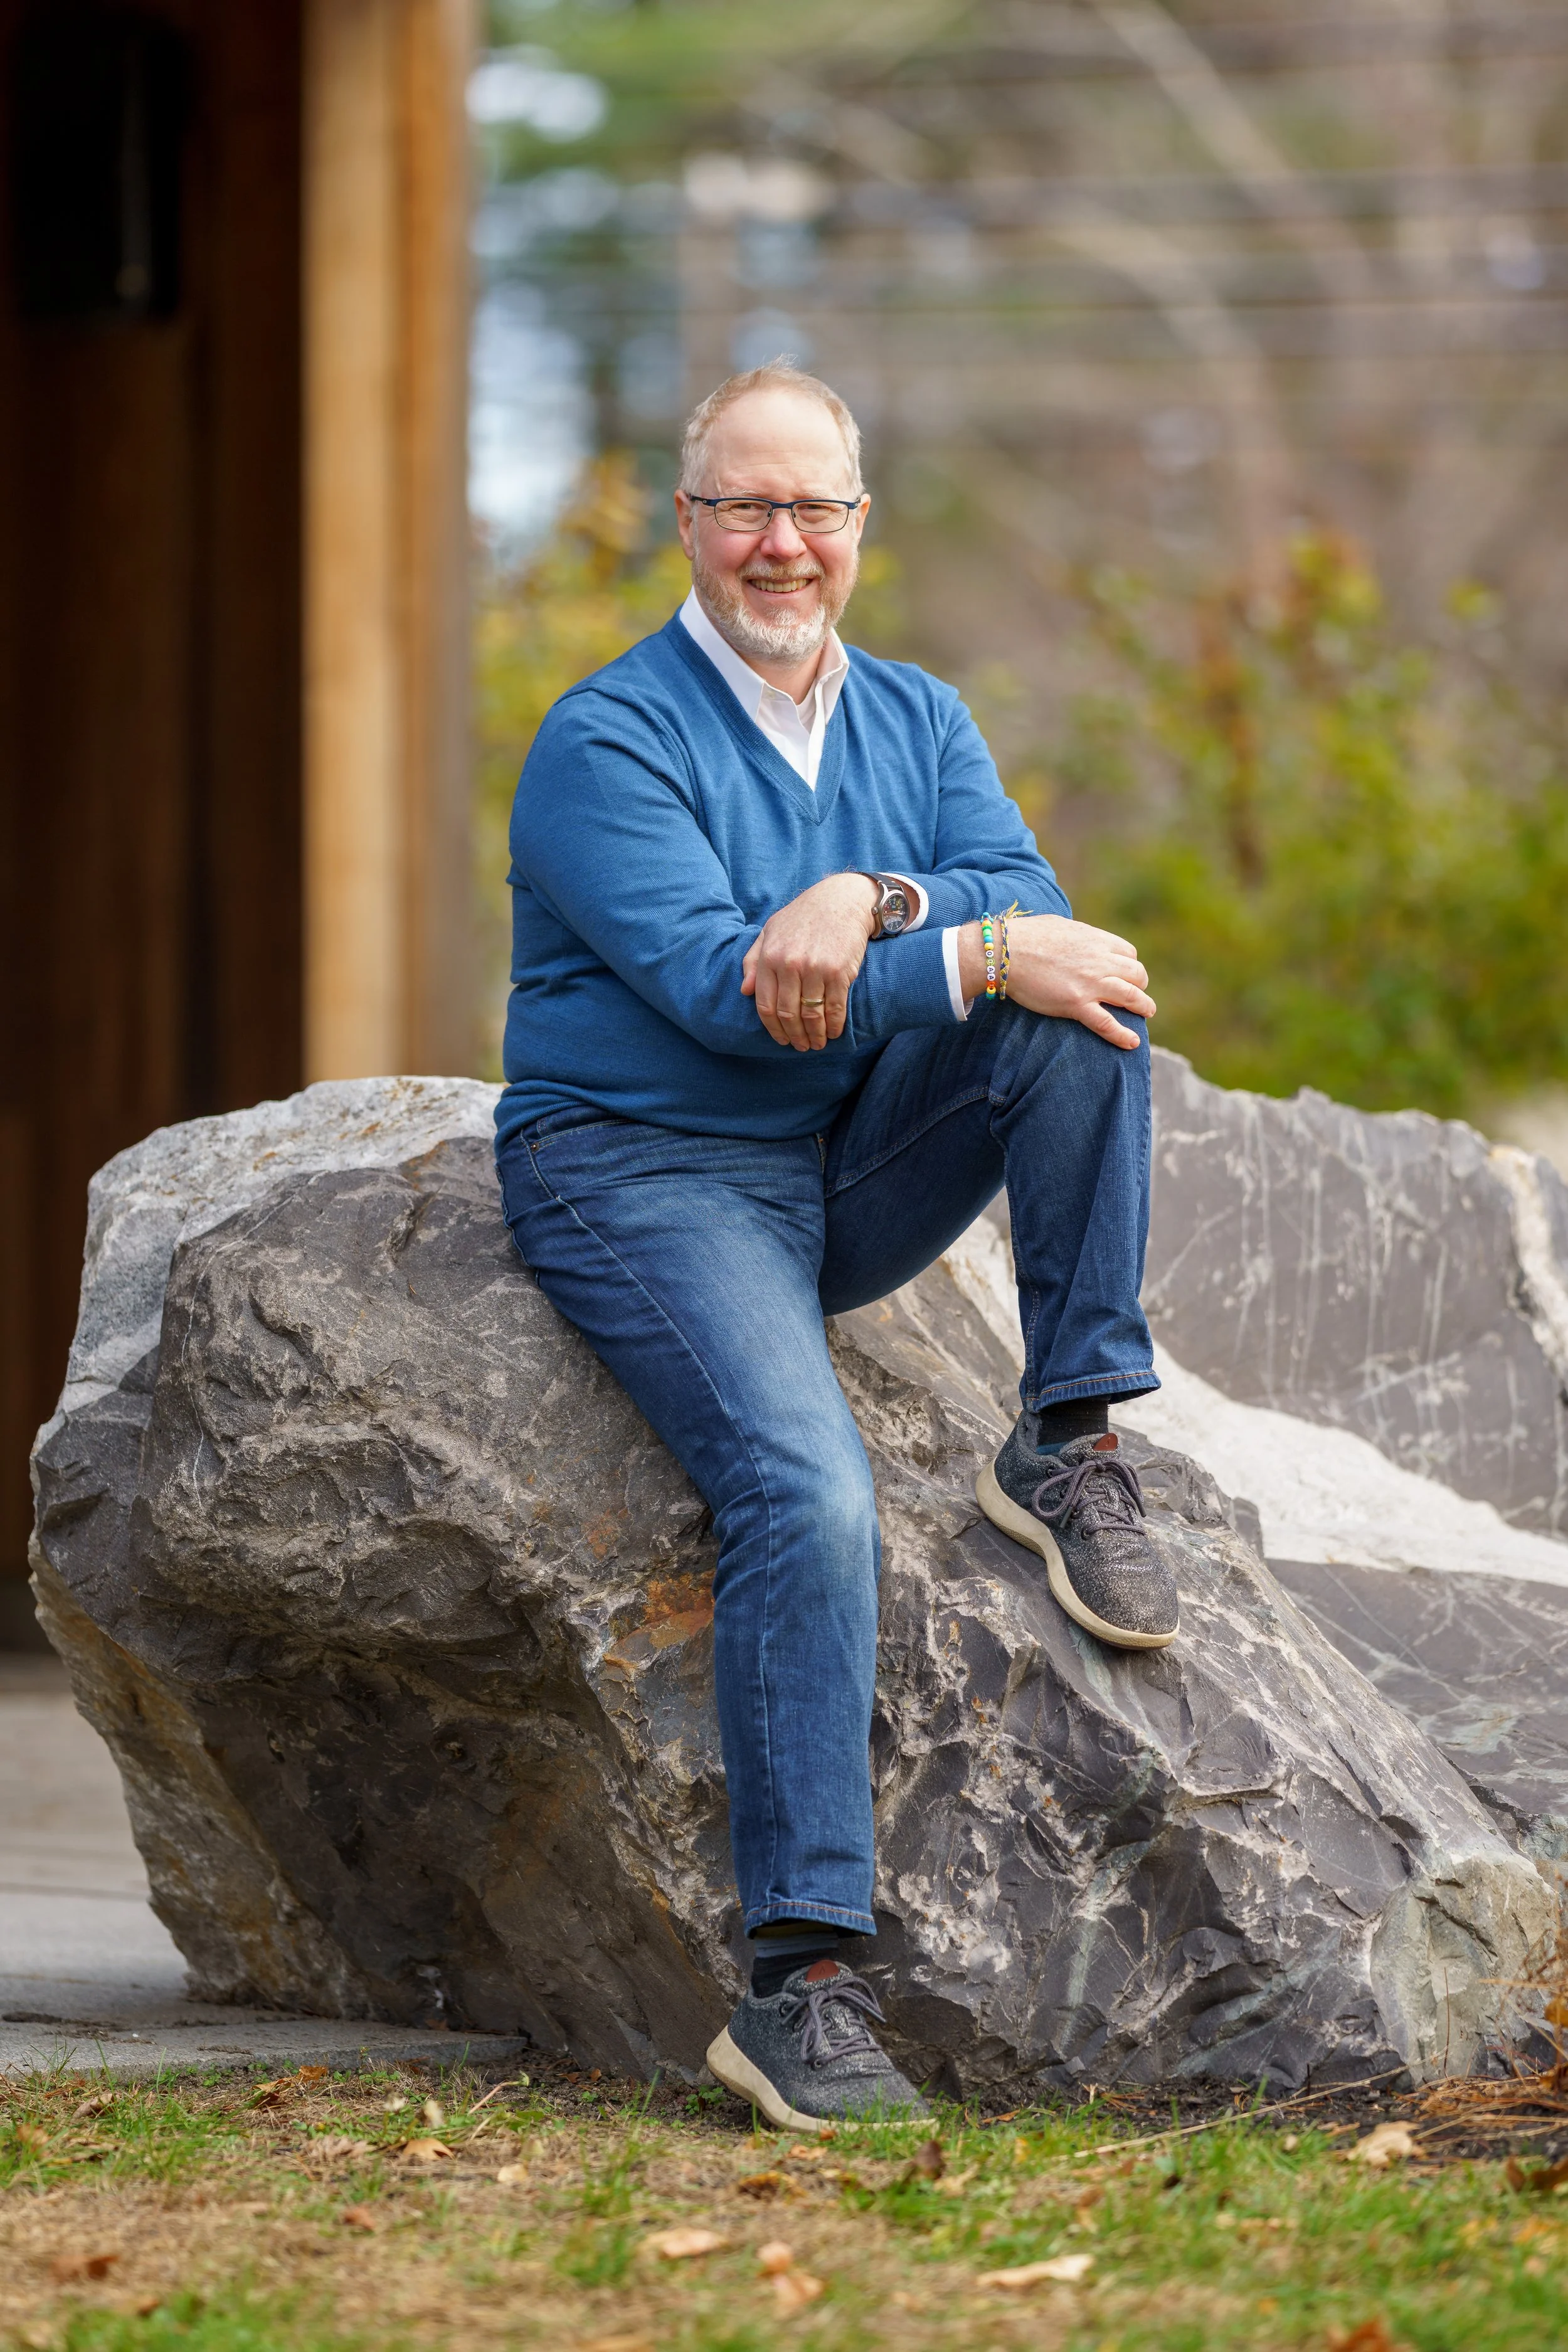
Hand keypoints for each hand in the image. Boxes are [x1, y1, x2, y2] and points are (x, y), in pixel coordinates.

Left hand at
◆ ◆ ◆ ◆ ◆
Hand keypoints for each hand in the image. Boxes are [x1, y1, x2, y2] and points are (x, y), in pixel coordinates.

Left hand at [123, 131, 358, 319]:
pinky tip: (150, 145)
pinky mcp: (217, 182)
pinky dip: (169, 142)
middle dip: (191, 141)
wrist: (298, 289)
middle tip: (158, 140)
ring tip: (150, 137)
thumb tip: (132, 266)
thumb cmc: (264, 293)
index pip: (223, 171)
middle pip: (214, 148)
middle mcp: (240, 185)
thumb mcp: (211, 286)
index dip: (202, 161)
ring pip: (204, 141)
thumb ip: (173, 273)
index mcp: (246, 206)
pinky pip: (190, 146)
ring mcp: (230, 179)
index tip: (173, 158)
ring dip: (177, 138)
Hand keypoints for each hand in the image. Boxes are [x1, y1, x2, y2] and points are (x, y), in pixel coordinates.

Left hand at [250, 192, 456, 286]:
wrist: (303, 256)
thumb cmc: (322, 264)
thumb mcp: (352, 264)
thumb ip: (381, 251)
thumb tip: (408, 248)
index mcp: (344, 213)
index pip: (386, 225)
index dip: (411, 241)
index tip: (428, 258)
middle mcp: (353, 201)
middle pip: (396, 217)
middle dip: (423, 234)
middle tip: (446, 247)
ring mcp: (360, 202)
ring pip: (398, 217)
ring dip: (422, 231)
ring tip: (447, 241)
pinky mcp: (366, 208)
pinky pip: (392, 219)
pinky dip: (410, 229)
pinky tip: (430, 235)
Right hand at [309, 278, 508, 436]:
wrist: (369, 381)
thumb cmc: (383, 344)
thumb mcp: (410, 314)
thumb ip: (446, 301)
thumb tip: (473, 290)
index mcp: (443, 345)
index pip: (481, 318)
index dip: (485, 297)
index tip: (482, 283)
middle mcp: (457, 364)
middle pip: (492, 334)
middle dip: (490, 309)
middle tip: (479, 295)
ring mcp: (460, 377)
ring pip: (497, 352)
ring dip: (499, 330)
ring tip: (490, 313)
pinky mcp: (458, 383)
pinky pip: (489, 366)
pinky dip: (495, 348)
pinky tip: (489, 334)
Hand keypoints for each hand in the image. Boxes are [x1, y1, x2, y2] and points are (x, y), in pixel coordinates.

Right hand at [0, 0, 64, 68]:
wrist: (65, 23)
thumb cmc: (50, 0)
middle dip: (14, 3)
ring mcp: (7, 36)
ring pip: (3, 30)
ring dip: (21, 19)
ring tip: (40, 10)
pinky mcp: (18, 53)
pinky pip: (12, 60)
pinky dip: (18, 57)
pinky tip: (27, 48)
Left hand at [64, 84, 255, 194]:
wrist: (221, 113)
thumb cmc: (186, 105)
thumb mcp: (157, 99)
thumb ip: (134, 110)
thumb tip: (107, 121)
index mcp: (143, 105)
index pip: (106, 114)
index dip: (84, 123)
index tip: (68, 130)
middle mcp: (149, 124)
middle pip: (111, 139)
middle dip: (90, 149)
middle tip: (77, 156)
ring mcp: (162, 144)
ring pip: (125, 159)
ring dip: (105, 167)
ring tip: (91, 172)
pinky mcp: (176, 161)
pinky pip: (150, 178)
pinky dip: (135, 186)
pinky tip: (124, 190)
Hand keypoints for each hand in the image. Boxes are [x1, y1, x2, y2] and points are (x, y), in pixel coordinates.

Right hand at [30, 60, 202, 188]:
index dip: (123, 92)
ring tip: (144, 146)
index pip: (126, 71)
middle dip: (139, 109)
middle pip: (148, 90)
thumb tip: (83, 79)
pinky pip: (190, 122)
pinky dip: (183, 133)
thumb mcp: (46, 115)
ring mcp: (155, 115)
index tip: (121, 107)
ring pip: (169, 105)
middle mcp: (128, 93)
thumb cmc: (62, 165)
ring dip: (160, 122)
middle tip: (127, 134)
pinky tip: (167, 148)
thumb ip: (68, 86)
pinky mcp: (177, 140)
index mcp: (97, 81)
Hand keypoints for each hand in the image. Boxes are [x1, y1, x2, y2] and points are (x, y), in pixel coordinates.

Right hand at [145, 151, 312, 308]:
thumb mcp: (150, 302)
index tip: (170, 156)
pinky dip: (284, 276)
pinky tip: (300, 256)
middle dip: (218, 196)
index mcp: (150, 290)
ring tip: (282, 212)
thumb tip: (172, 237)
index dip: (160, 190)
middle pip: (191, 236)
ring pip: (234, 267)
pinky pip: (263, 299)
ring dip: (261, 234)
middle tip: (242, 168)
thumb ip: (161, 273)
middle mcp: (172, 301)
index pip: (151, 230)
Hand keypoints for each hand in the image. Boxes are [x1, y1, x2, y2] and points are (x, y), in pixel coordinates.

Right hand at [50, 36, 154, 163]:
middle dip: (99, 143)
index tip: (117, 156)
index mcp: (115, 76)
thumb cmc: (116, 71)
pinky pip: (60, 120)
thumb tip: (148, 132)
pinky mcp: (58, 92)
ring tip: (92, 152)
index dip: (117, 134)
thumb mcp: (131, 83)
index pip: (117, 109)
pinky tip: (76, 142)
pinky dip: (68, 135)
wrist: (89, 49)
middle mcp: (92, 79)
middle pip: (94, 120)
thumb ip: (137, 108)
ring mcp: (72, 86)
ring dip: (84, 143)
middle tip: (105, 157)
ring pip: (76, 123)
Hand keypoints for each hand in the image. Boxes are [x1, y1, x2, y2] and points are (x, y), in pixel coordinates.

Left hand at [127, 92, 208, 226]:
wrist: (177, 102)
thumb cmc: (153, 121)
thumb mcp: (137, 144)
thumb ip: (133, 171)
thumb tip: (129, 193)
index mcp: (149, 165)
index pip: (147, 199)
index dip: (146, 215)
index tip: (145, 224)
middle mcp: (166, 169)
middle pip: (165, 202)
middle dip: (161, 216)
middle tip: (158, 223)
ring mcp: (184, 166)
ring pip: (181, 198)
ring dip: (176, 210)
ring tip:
◆ ◆ ◆ ◆ ◆
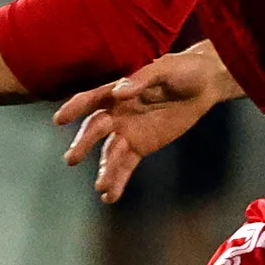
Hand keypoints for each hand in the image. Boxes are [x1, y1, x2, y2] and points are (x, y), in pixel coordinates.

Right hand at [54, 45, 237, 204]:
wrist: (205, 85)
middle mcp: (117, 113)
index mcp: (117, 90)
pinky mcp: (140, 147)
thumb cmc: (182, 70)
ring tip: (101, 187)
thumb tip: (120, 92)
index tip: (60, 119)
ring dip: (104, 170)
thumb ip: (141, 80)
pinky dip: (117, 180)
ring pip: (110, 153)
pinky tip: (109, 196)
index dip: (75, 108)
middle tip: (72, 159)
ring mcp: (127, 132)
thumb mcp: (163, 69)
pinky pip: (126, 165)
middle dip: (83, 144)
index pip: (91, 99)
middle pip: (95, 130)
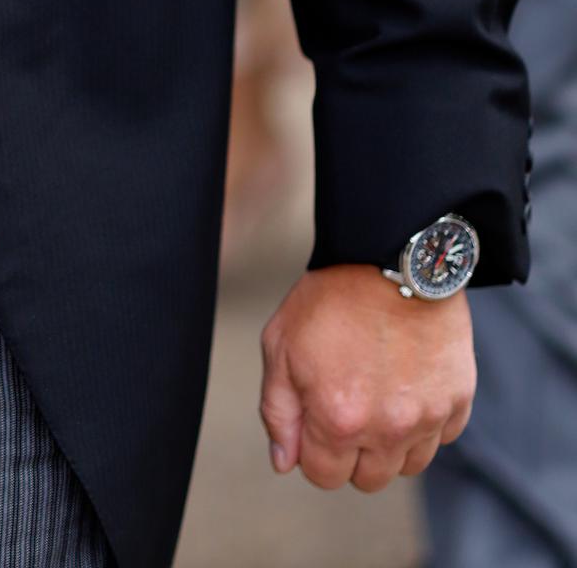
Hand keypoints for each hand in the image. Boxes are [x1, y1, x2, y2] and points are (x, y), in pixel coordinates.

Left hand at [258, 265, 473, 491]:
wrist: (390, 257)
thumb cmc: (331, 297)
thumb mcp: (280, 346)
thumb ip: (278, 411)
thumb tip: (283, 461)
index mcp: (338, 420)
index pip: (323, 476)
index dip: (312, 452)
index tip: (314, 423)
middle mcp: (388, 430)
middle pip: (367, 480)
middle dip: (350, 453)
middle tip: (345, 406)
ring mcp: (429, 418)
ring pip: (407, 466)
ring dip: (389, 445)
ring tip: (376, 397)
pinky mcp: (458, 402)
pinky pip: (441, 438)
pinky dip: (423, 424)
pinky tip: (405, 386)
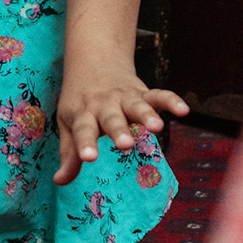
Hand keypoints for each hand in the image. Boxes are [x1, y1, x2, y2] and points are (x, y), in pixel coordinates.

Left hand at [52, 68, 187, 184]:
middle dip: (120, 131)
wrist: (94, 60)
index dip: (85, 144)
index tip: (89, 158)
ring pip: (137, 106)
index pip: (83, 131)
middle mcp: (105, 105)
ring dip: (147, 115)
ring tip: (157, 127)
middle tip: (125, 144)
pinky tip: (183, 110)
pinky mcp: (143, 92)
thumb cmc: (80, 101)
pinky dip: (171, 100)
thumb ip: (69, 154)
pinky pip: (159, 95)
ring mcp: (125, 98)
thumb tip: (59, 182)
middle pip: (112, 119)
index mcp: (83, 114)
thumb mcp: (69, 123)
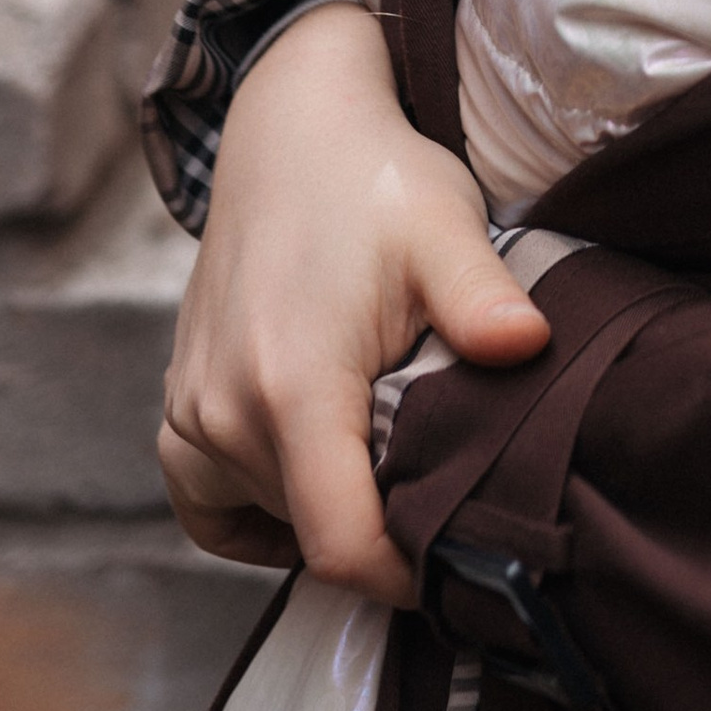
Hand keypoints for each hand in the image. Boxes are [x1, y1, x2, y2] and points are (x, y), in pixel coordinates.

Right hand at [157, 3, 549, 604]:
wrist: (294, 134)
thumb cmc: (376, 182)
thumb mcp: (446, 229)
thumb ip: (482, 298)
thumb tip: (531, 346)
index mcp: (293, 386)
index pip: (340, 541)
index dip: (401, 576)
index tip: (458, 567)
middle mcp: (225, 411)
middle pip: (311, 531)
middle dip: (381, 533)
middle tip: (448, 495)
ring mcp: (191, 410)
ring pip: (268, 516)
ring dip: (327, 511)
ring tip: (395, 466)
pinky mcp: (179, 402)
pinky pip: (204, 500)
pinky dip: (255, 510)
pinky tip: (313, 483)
◆ ◆ ◆ ◆ ◆
* Activity *
Going by the data above, the answer is exactly the lines from the one holding "thumb ip: (69, 154)" to the one holding "middle pip: (311, 531)", both kept, with the pictures left out.

* Completed exercise *
thumb ip: (69, 154)
pinky pip: (159, 95)
ring mcp: (125, 98)
thumb tip: (59, 182)
middle pip: (112, 119)
index mcp: (83, 114)
thumb mcp: (69, 123)
Hand keypoints for each hand in the image. Boxes are [x1, y1, x2, y2] and points are (x, y), in pixel coordinates.

Right hand at [157, 3, 549, 604]:
wrist: (294, 134)
thumb cmc: (376, 182)
thumb mcp: (446, 229)
thumb ip: (482, 298)
thumb tip: (531, 346)
index mcp: (293, 386)
index pip: (340, 541)
index dip: (401, 576)
index tip: (458, 567)
middle mcp: (225, 411)
middle pip: (311, 531)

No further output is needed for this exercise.